Quais frutos esse período de isolamento social está trazendo para sua vida espiritual, autoconhecimento e amadurecimento pessoal? Atualmente essa pergunta tem sido muito comum. Por nos ter tirado do lugar de costume, temos a tendência de julgar essa experiência apenas como negativa, não estávamos acostumados a passar tanto tempo apenas em nossa companhia.

Podemos comparar este período como um tempo de deserto, pois, apenas consideramos este tempo como de solidão e árido, porém é necessário ressignificar e olhar além. Se fizermos uma análise à luz do Santo Espírito, podemos buscar na Sagrada Escritura consolo e nos aprofundarmos na riqueza do tempo de deserto, Jesus se retirava todas as vezes que necessitava entrar em profunda oração e ter um, contato
maior com Deus. Ele usava ainda este tempo para se preparar para as missões mais desafiadoras. Antes de sua Paixão, Ele se retirou ao deserto para se esvaziar e entrar em contato mais íntimo com Deus, o Pai nos fala no silêncio e com mansidão.

Voltando a nossa realidade imperativa de isolamento social motivado pelo corona vírus, fomos forçados a entrarmos em íntimo contato com nossa individualidade, cada um pôde decidir permanecer na superficialidade, se limitando a acompanhar as redes sociais, lives e notícias do mundo. Mas, tivemos a oportunidade também de escolher mergulhar com profundidade na nossa história para fazermos uma releitura dos acontecimentos da vida. Utilizando um olhar diferente, agregando o que nos foi oferecido a longo dos anos para revisitarmos nossos valores e tirarmos novos aprendizados de acontecimentos passados.

Foi possível também caminharmos por estradas não acessadas, porque até então não tínhamos as ferramentas corretas para adentrarmos estes espaços e assim desvelarmos o que até então nos era oculto. E só podemos adquirir estas novas ferramentas com a ajuda de Deus, sozinhos, jamais iremos conseguir. Quem fez este caminho de mergulhar na vida e refletir, passando a limpo tudo vivido até hoje desfrutou
de uma caminhada deliciosa, porém dolorosa.

O autoconhecimento e amadurecimento é um processo intenso, o qual gera incômodo, nos tira da zona de conforto, nos coloca diante de um espelho sem máscaras, esta ausência de subterfúgios nos conecta com nosso verdadeiro eu, desde o que há de mais belo em nós, até o que há de mais vil e vulnerável. Admitir a pequenez da nossa humanidade, nossas fraquezas e misérias é desconfortável e é exatamente por isso, que ao longo da vida vamos adotando as máscaras que nos protegem de nós mesmo. Mas, apenas sem anteparos podemos visualizar o que precisa de conserto, o que precisa ser expurgado e o que precisa ser ressiginificado. Diante de tanta intensidade precisamos decidir que este olhar para trás, este movimento de selecionar na nossa bagagem da vida apenas o que é necessário e de ter coragem de jogar fora o peso desnecessário, não seja uma experiência que aprisione na lamentação dos erros e escolhas erradas. É preciso decidir que os acontecimentos que ficaram para trás é apenas o local de onde partirmos e para onde não devemos voltar.
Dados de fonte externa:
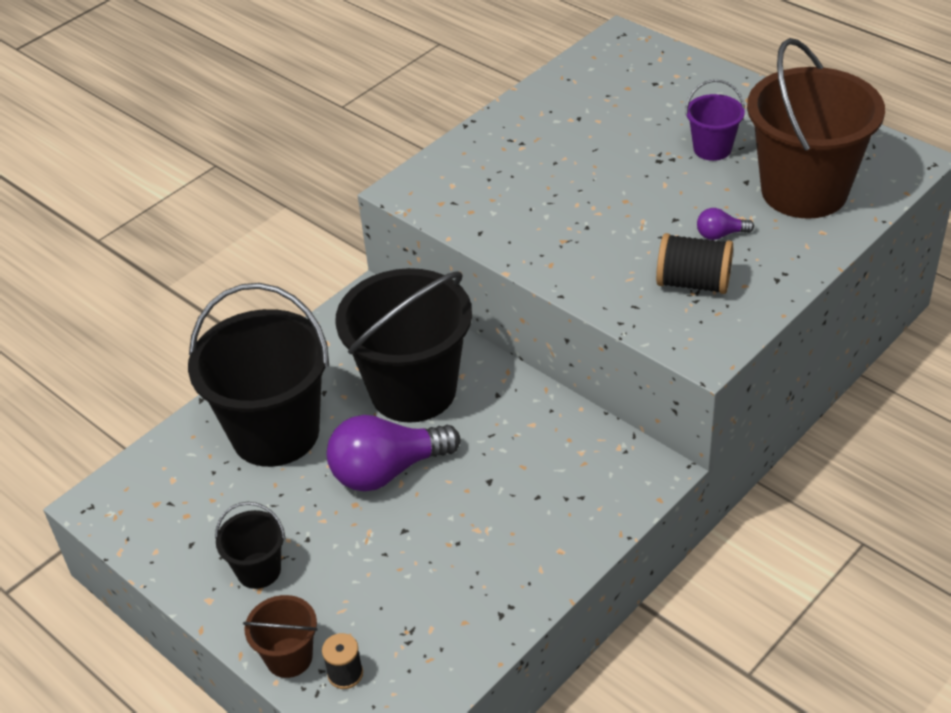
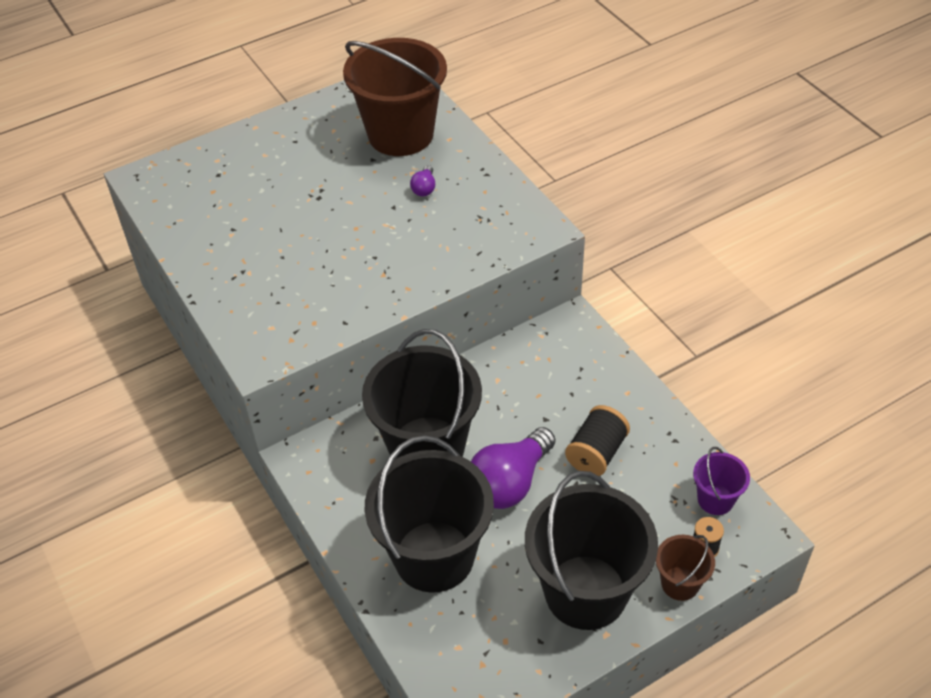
camera: 75 degrees left, 5 degrees up
black bucket [215,502,286,589] -> black bucket [525,471,658,630], size x2.17
purple light bulb [327,415,460,491] -> purple light bulb turned 45 degrees clockwise [471,427,555,509]
black spool [656,233,733,294] -> black spool moved to [565,405,630,476]
purple bucket [685,80,745,161] -> purple bucket moved to [693,447,750,515]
Quando nos vemos como realmente somos e admitimos nossa infinidade de defeitos, temos a chance de olhar o outro com mais empatia, temos a oportunidade de entender sem julgar, de acolher sem restrição e de pegar na mão e ajudar a levantar ou ainda a permanecer caminhando. Passamos a entender que não há nenhum defeito no outro que não possa existir também em nós. Então, o isolamento social não deve nos aprisionar em nós, mas deve servir de mola propulsora para irmos de encontro ao outro e de reconciliação com as pessoas que passaram na nossa história, sem necessidade de que esta reconciliação seja pública, mas que aconteça na nossa intimidade e traga paz para o nosso coração.

Respondendo à pergunta lá do comecinho, eu viajei por cada pedacinho da minha história, revisitei vários lugares, adentrei museus de acontecimentos não visitados antes, porque não tinha a chave para abrir estas portas. Aproveitei para me colocar no colo e cuidar de mim, esvaziei as malas que não cabiam mais serem carregadas. Fui guardando cada experiência no armário correto, enxerguei que um tanto de coisa não vale a pena ser carregado. Aprendi a não mais me culpar por ter escolhido caminhos que me fizeram sofrer. Recolhi todas as lágrimas já derramadas e reguei o jardim da minha vida. Entendi que não podemos ter um jardim eternamente só com flores, que as ervas que crescem, servem para serem colhidas e transformadas em adubo para fomentar o crescimento das flores e frutos. Foi um período paradoxal, pois na estação mais seca, cresceram as mais belas flores e colhi os frutos mais doces.